Merryman helped to develop the calculator in the mid-1960s while he was working for American technology company Texas Instruments (TI) alongside James Van Tassel and his boss Jack Kilby—co-creator of the first integrated circuit and Nobel Prize winner.

"It was late 1965 and Jack Kilby, my boss, presented the idea of a calculator," Merryman told NPR in 2013. "He called some people in his office. He says, we'd like to have some sort of computing device, perhaps to replace the slide rule. It would be nice if it were as small as this little book that I have in my hand."

"Silly me, I thought we were just making a calculator, but we were creating an electronic revolution," he said.

After two years of development, the team filed a patent for the finished prototype in 1967. The battery-powered product—known as "Cal-Tech"—could fit in the palm of the hand and was capable of addition, multiplication, subtraction and division, according to the National Museum of American History.

Cal-tech, first hand-held electronic calculator
The prototype Cal-Tech handheld electronic calculator was built in the Semiconductor Research and Development Laboratory at Texas Instruments in Dallas, Texas. The National Museum of American History

While TI never actually sold the Cal-Tech itself, Japanese tech company Canon helped the firm to refine the design after realizing its potential. This collaboration eventually led to the release of the Canon "Pocketronic"—one of the world's first commercial hand-held electronic calculators—which became available in 1970 and 1971 in Japan and the U.S. respectively. The original prototype of the Cal-Tech which Merryman and his team built now resides at the Smithsonian Institution.

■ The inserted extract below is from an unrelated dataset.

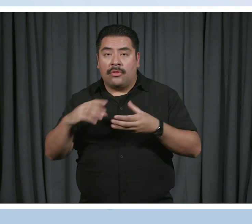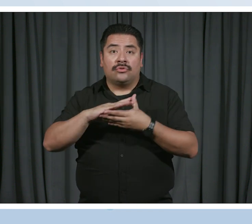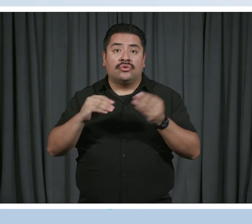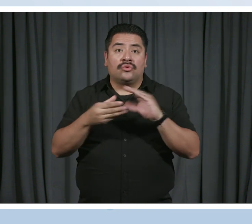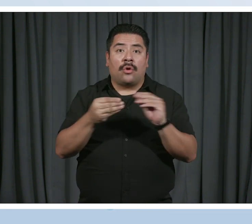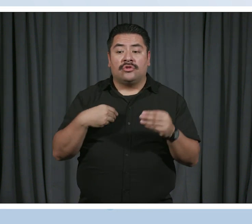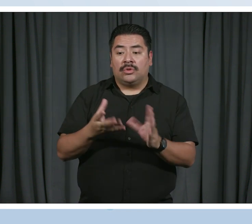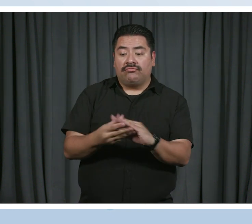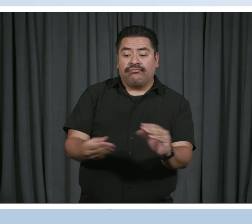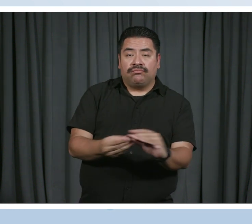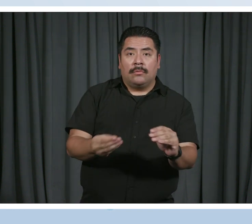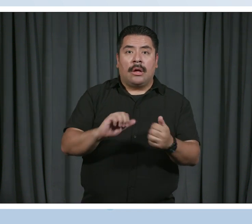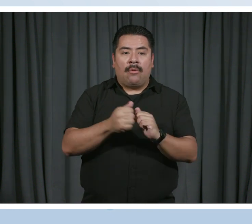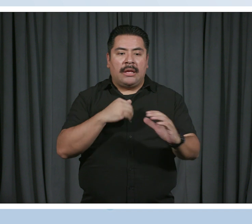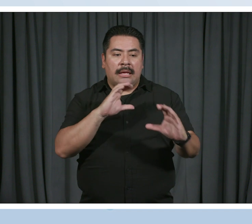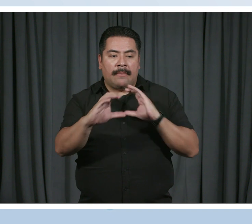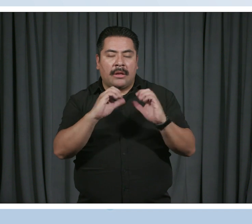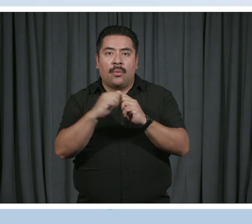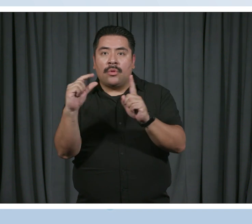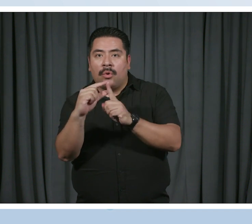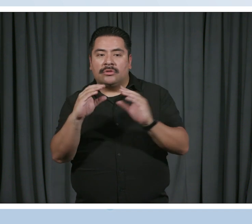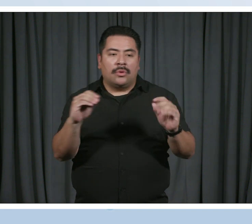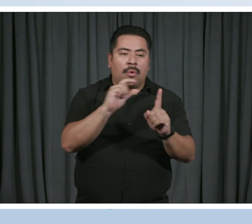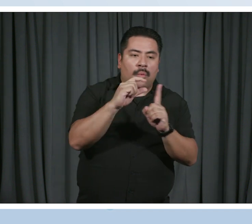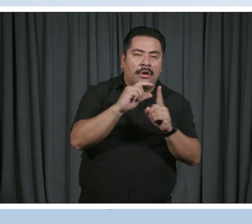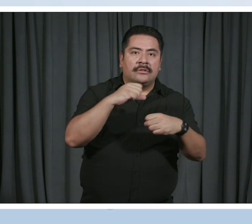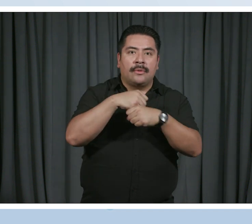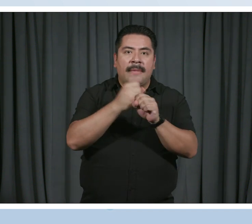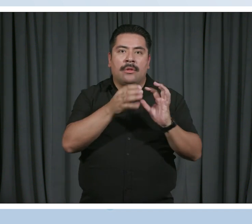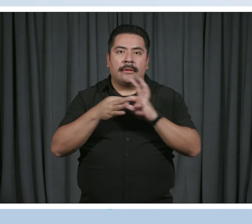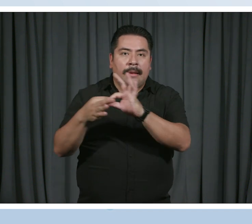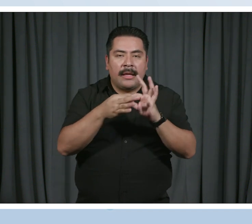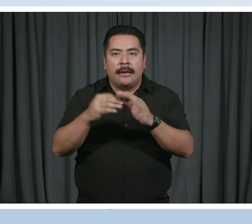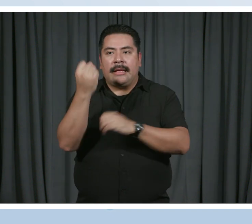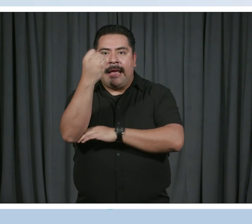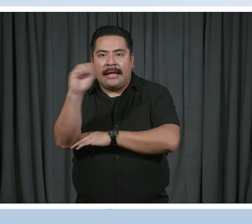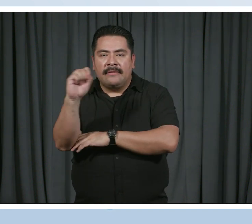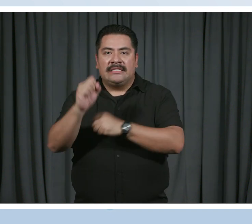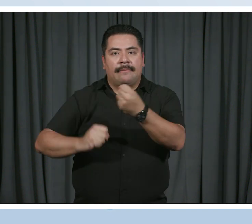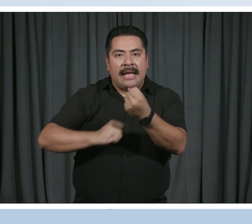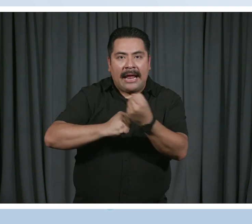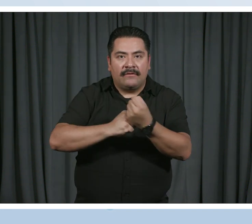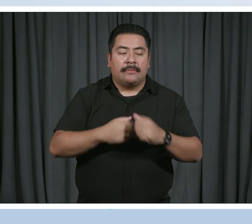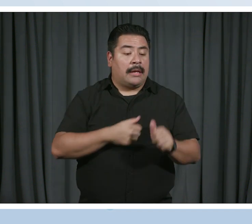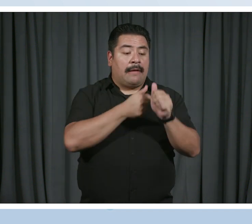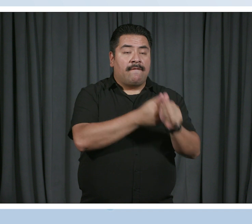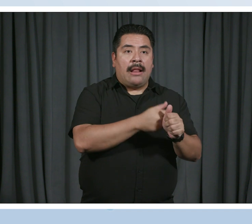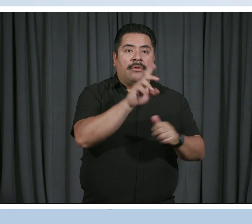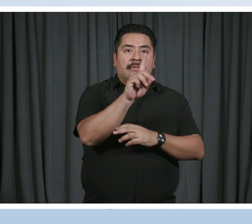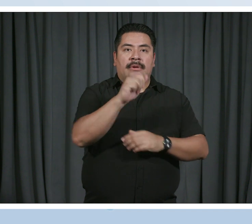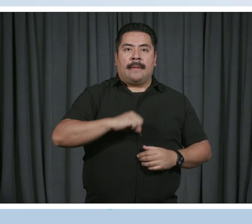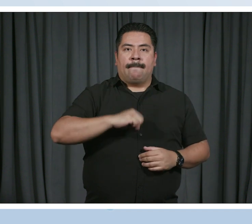communicate with words, without, to build community, activism, advocacy. I follow disability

People who knew Merryman described him as a brilliant but humble man with a keen sense of humor. According to one former colleague, Merryman completed the circuit design for the calculator in just three days.

"I have a Ph.D. in material science, and I've known hundreds of scientists, professors, Nobel prize-winners and so on," Vernon Porter, an ex-colleague and friend, told the Associated Press. "Jerry Merryman was the most brilliant man that I've ever met. Period. Absolutely, outstandingly brilliant. He had an incredible memory and he had an ability to pull up formulas, information, on almost any subject."

Merryman was born on June 17, 1932, and spent his childhood in Hearne, Texas. He went on to attend Texas A&M University, although he dropped out to work in the college's department of oceanography and meteorology before being hired by TI at the age of 30. He stayed at the company until his retirement in 1994.